Calling for a “new era” of Carolina football, Fedora told a news conference, “You better buckle your seatbelts and you better hold on because it’s going to be a wild ride.” He said his teams would be encouraged to play “smart, fast and physical.”

“Larry is a no-huddle coach,” Cunningham said.

Fedora will coach the Conference USA champions in the Hawaii Bowl Dec. 24 against Nevada. Everett Withers will close out his year as Carolina’s interim head coach in the Independence Bowl against Missouri two days later.

A five-year contract would be the norm for a new coach, but Fedora’s is for seven years because UNC has told the NCAA it would serve a two-year probation for violations uncovered in an investigation that began in July 2010. The NCAA still has not issued its own ruling in the probe.

In addition, Fedora will have incentive bonuses for winning UNC’s division of the ACC and a conference championship and going to a BCS bowl, and for his players achieving certain graduation rates. He will get stay-put incentives as well — $100,000 if he remains at Carolina on Jan. 15, 2015, $200,000 the next year and another $50,000 for each year after that.

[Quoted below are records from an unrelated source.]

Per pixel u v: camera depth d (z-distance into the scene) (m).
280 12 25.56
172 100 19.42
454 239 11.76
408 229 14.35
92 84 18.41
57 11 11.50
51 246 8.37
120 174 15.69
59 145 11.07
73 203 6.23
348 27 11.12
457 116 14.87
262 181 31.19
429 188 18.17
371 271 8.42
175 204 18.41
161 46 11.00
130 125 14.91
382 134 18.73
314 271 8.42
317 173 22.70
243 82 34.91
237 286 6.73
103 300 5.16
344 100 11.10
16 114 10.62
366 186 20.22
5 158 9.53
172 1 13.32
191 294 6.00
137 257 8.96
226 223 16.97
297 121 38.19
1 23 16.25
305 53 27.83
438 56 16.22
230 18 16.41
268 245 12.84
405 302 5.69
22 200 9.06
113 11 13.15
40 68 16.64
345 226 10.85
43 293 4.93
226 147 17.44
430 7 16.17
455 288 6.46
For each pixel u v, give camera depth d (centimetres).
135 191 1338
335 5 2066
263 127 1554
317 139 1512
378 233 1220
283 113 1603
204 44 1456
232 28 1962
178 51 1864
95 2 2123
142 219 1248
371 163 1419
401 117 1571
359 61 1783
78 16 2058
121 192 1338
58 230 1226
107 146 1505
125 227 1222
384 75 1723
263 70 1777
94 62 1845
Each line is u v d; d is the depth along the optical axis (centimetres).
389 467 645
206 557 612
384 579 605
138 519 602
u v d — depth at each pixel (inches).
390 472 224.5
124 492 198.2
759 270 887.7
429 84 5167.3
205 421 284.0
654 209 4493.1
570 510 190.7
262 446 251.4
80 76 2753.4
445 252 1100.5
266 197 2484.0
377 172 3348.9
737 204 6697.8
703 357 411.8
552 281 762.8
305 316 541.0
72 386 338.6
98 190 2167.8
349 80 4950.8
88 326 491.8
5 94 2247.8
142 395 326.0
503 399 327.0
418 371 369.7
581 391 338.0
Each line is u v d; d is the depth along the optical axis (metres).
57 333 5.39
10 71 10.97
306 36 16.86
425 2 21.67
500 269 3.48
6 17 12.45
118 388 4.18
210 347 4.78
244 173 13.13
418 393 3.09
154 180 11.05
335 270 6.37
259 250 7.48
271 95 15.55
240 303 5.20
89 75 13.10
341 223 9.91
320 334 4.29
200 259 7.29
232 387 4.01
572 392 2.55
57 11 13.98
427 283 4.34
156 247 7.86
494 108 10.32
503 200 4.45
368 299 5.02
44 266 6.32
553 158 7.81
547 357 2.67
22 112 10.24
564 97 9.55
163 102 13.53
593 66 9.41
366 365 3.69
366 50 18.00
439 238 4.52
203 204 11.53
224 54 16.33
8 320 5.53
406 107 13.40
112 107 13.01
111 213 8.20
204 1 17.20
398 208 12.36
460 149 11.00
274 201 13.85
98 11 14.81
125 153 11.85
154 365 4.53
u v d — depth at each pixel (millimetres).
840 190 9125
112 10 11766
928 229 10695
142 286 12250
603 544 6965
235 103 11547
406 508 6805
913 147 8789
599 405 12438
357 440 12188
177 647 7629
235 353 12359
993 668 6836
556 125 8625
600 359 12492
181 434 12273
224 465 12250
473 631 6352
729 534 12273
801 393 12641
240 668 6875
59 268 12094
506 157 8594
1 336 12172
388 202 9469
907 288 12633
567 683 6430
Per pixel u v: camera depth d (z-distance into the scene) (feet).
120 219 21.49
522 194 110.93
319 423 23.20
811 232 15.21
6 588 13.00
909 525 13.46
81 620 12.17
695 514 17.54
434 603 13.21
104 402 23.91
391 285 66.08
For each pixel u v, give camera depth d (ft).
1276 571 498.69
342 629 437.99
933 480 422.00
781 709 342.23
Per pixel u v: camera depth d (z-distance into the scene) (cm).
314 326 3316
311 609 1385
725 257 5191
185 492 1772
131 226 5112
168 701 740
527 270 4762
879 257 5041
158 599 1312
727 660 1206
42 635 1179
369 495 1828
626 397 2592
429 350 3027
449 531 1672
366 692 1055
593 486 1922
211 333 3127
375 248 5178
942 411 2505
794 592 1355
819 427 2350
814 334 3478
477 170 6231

Fedora’s name came up in several coaching searches late in the season. He is believed to have interviewed for jobs at Texas A&M and Arizona State.

“Coach Fedora has a plan and a vision for the future of Carolina football that I strongly believe will make us successful on and off the field,” Cunningham said. “He has more than 20 years’ experience in college football, has tremendous enthusiasm, understands the academic and character values that are important to the University of North Carolina, is committed to fully developing the student-athletes who are under his charge and has the ability to excite both our fans and prospective student-athletes about the potential for great success here.”

Chancellor Holden Thorp ’86 said he thought Fedora would be a great fit for Carolina.

Fedora said Texas Coach Brown was among the people who advised him on the UNC job. He said Brown told him everything was in place in Chapel Hill for Carolina to be a winner. “That’s all I needed to hear,” he said.

At Southern Mississippi his teams posted 7-6 records his first two years, then were 8-5 in 2010. His overall record was 33-19. The Golden Eagles ran up a school record 6,123 yards of total offense this fall.

Fedora was a wide receiver at Austin College, a private liberal arts school near Dallas. He started his career as head coach at one of Texas’ powerhouse high schools. In 1991, he entered the college ranks at Baylor, where he coached tight ends, receivers and running backs. He later spent two years coaching passing and receivers at Air Force before becoming offensive coordinator at Middle Tennessee.

He was an offensive assistant at Florida for two years before becoming offensive coordinator there — just before Urban Meyer arrived at Gainesville. Fedora ran the offense at Oklahoma State for three years prior to his time at Southern Mississippi.

Following the trustees’ vote, Chair Wade Hargrove ’62 said, “We’re looking forward with great anticipation to an exciting brand of football in Chapel Hill.”